Setengah dari peserta – dipilih secara acak – harus menilai apakah pernyataan dalam aturan itu benar atau salah. Subjek di kelompok lain diminta untuk menilai apakah mereka akan membagikan postingan tersebut di media sosial. Ketika ditanya apakah setiap pernyataan dalam pesan itu benar, 68 persen kelompok pertama benar.

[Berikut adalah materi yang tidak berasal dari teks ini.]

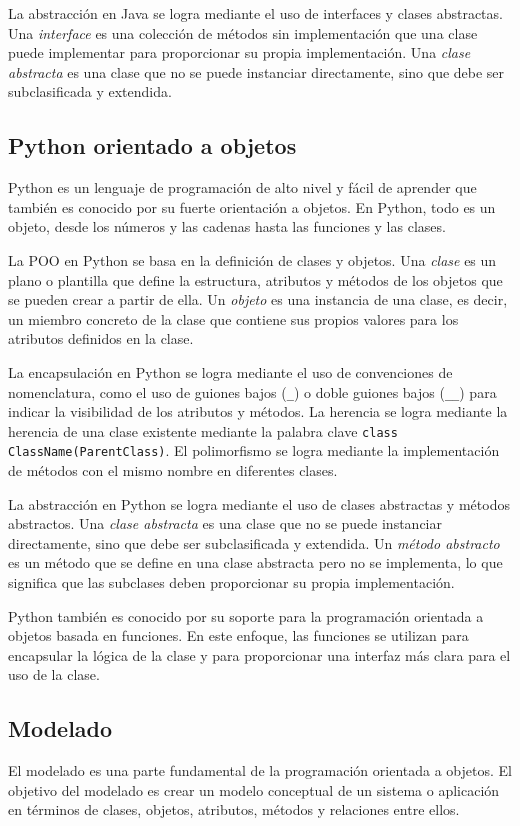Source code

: \documentclass[executivepaper]{article}
\begin{document}
La abstracción en Java se logra mediante el uso de interfaces y clases abstractas. Una \textit{interface} es una colección de métodos sin implementación que una clase puede implementar para proporcionar su propia implementación. Una \textit{clase abstracta} es una clase que no se puede instanciar directamente, sino que debe ser subclasificada y extendida.

\subsection*{Python orientado a objetos}
Python es un lenguaje de programación de alto nivel y fácil de aprender que también es conocido por su fuerte orientación a objetos. En Python, todo es un objeto, desde los números y las cadenas hasta las funciones y las clases.

La POO en Python se basa en la definición de clases y objetos. Una \textit{clase} es un plano o plantilla que define la estructura, atributos y métodos de los objetos que se pueden crear a partir de ella. Un \textit{objeto} es una instancia de una clase, es decir, un miembro concreto de la clase que contiene sus propios valores para los atributos definidos en la clase.

La encapsulación en Python se logra mediante el uso de convenciones de nomenclatura, como el uso de guiones bajos (\lstinline{_}) o doble guiones bajos (\lstinline{__}) para indicar la visibilidad de los atributos y métodos. La herencia se logra mediante la herencia de una clase existente mediante la palabra clave \lstinline{class ClassName(ParentClass)}. El polimorfismo se logra mediante la implementación de métodos con el mismo nombre en diferentes clases.

La abstracción en Python se logra mediante el uso de clases abstractas y métodos abstractos. Una \textit{clase abstracta} es una clase que no se puede instanciar directamente, sino que debe ser subclasificada y extendida. Un \textit{método abstracto} es un método que se define en una clase abstracta pero no se implementa, lo que significa que las subclases deben proporcionar su propia implementación.

Python también es conocido por su soporte para la programación orientada a objetos basada en funciones. En este enfoque, las funciones se utilizan para encapsular la lógica de la clase y para proporcionar una interfaz más clara para el uso de la clase.

\subsection{Modelado}
El modelado es una parte fundamental de la programación orientada a objetos. El objetivo del modelado es crear un modelo conceptual de un sistema o aplicación en términos de clases, objetos, atributos, métodos y relaciones entre ellos.
\end{document}
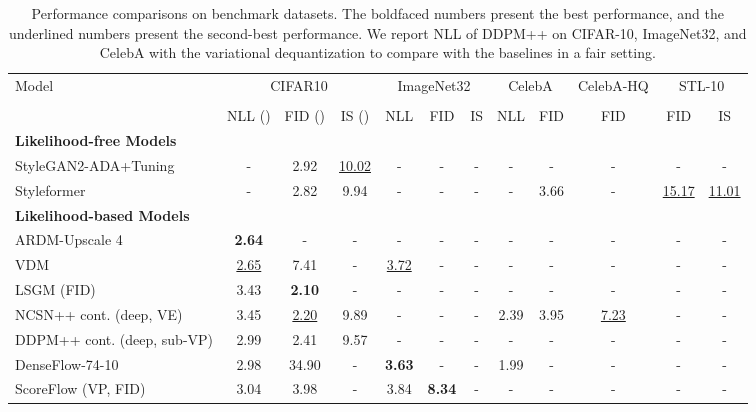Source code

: \documentclass[nohyperref]{article}
\theoremstyle{plain}
\theoremstyle{definition}
\theoremstyle{remark}
\begin{document}
\begin{table*}
\centering
	\caption{Performance comparisons on benchmark datasets. The boldfaced numbers present the best performance, and the underlined numbers present the second-best performance. We report NLL of DDPM++ on CIFAR-10, ImageNet32, and CelebA with the variational dequantization \cite{song2021maximum} to compare with the baselines in a fair setting.}
	\label{tab:performances}
	\begin{adjustbox}{max width=\textwidth}
		\begin{tabular}{lccccccccccc}
			\toprule
			\multirow{3}{*}{Model} & \multicolumn{3}{c}{CIFAR10} & \multicolumn{3}{c}{ImageNet32} & \multicolumn{2}{c}{CelebA} & CelebA-HQ & \multicolumn{2}{c}{STL-10} \\
			& \multicolumn{3}{c}{} & \multicolumn{3}{c}{} & \multicolumn{2}{c}{} &  & \multicolumn{2}{c}{} \\
			& NLL () & FID () & IS () & NLL & FID & IS & NLL & FID & FID & FID & IS \\\midrule
			\multicolumn{12}{l}{\textbf{Likelihood-free Models}}\\
			StyleGAN2-ADA+Tuning \citep{karras2020training} & - & 2.92 & \underline{10.02} & - & - & - & - & - & - & - & - \\
			Styleformer \citep{park2021styleformer} & - & 2.82 & 9.94 & - & - & - & - & 3.66 & - & \underline{15.17} & \underline{11.01} \\
			\multicolumn{12}{l}{\textbf{Likelihood-based Models}}\\
			ARDM-Upscale 4 \citep{hoogeboom2021autoregressive} & \textbf{2.64} & - & - & - & - & - & - & - & - & - & - \\
			VDM \citep{kingma2021variational} & \underline{2.65} & 7.41 & - & \underline{3.72} & - & - & - & - & - & - & - \\
			LSGM (FID) \citep{vahdat2021score} & 3.43 & \textbf{2.10} & - & - & - & - & - & - & - & - & - \\
			NCSN++ cont. (deep, VE) \citep{song2020score} & 3.45 & \underline{2.20} & 9.89 & - & - & - & 2.39 & 3.95 & \underline{7.23} & - & - \\
			DDPM++ cont. (deep, sub-VP) \citep{song2020score} & 2.99 & 2.41 & 9.57 & - & - & - & - & - & - & - & - \\
			DenseFlow-74-10 \citep{grcic2021densely} & 2.98 & 34.90 & - & \textbf{3.63} & - & - & 1.99 & - & - & - & - \\
			ScoreFlow (VP, FID) \citep{song2021maximum} & 3.04 & 3.98 & - & 3.84 & \textbf{8.34} & - & - & - & - & - & - \\

\end{tabular}
\end{adjustbox}
\end{table*}
\end{document}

Akibatnya, sekitar 32 persen secara keliru percaya bahwa pernyataan tersebut benar.

Facebook & Co. menyediakan platform untuk konfirmasi dari pihak lain

Kelompok kedua, yang hanya ditanya apakah mereka mau membagikan postingan yang cocok, akan melakukannya sekitar 40 persen. Jadi dia juga akan menyebarkan pernyataan palsu.

Bagi para ilmuwan, ini merupakan indikasi bahwa orang-orang yang berbagi postingan seharusnya tidak terlalu memikirkan kebenaran dan lebih memikirkan hal lain. Hanya apa?

Penelitian kedua memberikan bukti mengenai hal ini. Para peneliti menggunakan desain penelitian yang sama, hanya dengan 856 subjek baru – dan kali ini perbedaannya adalah kedua kelompok harus menilai terlebih dahulu apakah pernyataan tersebut benar. Baru setelah itu anggota satu grup harus memutuskan apakah mereka akan membagikan postingan masing-masing. Hasilnya: Kesediaan untuk membagikan postingan palsu menurun secara signifikan.

Baca juga

Whatsapp membatasi berita palsu Corona: meneruskan pesan tertentu menjadi lebih sulit

Berdasarkan penelitian, subjek sudah siap untuk tidak menerima begitu saja suatu pernyataan tanpa diminta. Bahkan langkah pemikiran sederhana ini ternyata bisa membuat perbedaan. Sebab, tulis para peneliti, sebagian besar pengguna media sosial tertarik pada hal lain: “Platform media sosial memberikan umpan balik langsung dan terukur mengenai tingkat integrasi sosial seseorang, misalnya melalui ‘suka’ di Facebook.”

Oleh karena itu, validasi sosial lebih penting daripada konten yang dipertaruhkan. Mungkin juga sering kali tidak relevan apakah suatu pernyataan itu benar atau tidak. Pada akhirnya, ini tidak relevan dengan video kucing dan foto bayi.

Ternyata orang-orang yang mengandalkan argumen ilmiah dalam penilaian mereka memiliki tingkat akurasi yang jauh lebih tinggi dalam mengidentifikasi berita palsu.

Memahami sains mencegah misinformasi

Lalu bagaimana cara menghentikan orang menyebarkan berita palsu? Tampak jelas bahwa pendidikan membantu. Para ilmuwan juga percaya bahwa operator platform mempunyai kewajiban untuk bertindak melawan informasi palsu.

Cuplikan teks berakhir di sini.